Like “A Doll’s Tale,” all the stories in Horse, Flower, Bird are tales, end in the word “Tale,” “A Cuckoo Tale,” “A Tulip’s Tale,” etc., and this, combined with the way they’re paginated, points to Bernheimer writing something akin to fairy tales; the language indicates this as well, fable-buildingesque, almost as if every one started with “Once Upon a Time …” (though none actually do). If not for the dark and adult themes throughout—Jews and ovens run parallel to each other, e.g., in each of the first three stories—I would have thought I’d accidentally bought a book for children (which Bernheimer also writes, though her website clearly place Horse, Flower, Bird on the non-children’s page). There’s even drawings on a title page for every piece.
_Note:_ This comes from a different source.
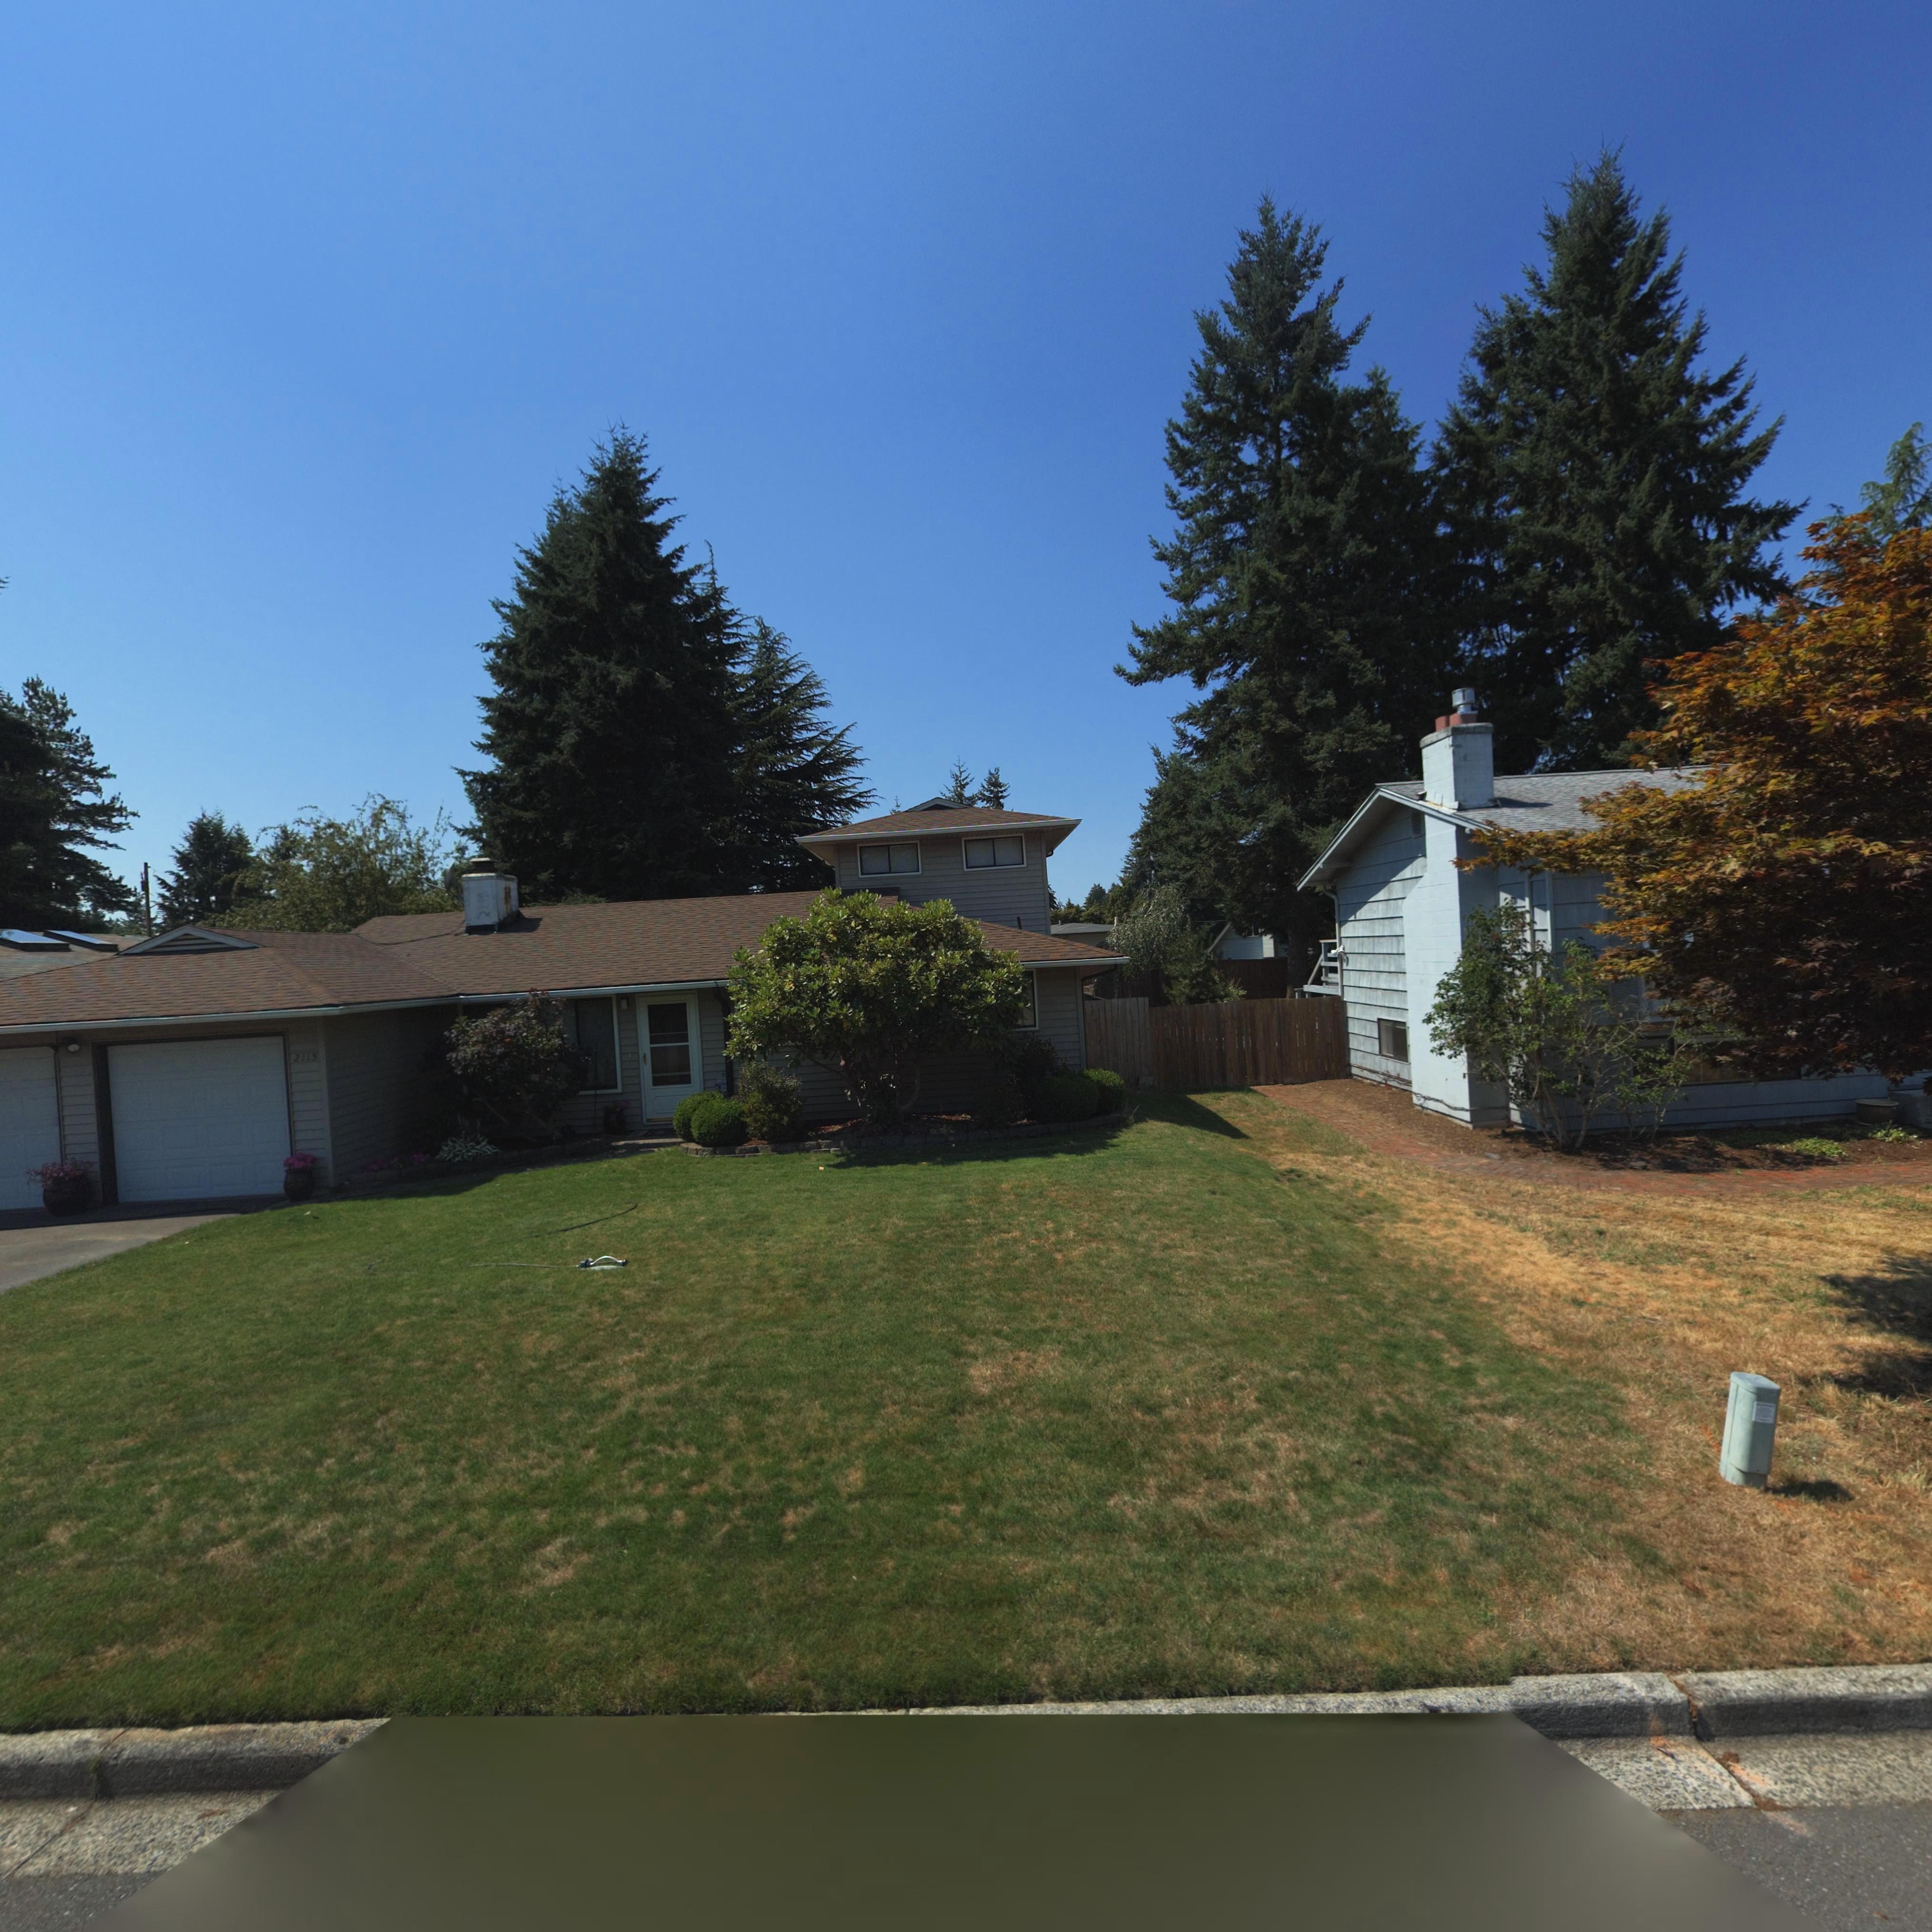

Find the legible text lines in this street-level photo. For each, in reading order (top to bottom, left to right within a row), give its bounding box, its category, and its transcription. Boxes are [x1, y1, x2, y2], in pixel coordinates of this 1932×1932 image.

[289, 1051, 320, 1063] StreetNumber: 2115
Peter Buck blurbs it, for some reason.
“A Doll’s Tale,” by the way, is about a girl named Astrid who is tight with her sister, tight like they have matching twin beds in their bedroom and hang sheets over the middle to make forts. Yeah, that tight. But then Astrid’s sister is grown up and gets married, and Astrid is alone. To compensate, Astrid’s parents buy her an Astrid-sized doll to keep her company (…), which Astrid loves and names Astrid. Then, at one point, she tires of it and fake-loses it forever. She acts devastated, and might be, but then again, she lost it on purpose, and is seen smirking when her mother calls the hotel where it was lost and comes up empty. Astrid, as you can see, is the final exam at the clinical psych school at the Freud Institute.
The pattern repeats itself, first with an imaginary friend named, you guessed it, Astrid, and then again. And then, well, it’s only like seven hundred words, remember? You’ll have to find out for yourself how this fairy tale ends.
Really, this post is more about Kate Bernheimer’s book, Horse, Flower, Bird—which I enjoyed for being something completely different … and challenging—than it is about any one story. It’s cool, I think, that this book exists, that the Coffee House people saw this accumulation of little contemporary fairy tale stories, and and agreed to make and distribute it as a book, a book that might be less than ten thousand words long (I should talk: Chicago Stories is barely eight thousand). It does exist, which is great, and I’ve read most of it. Might as well knock this one off all the way.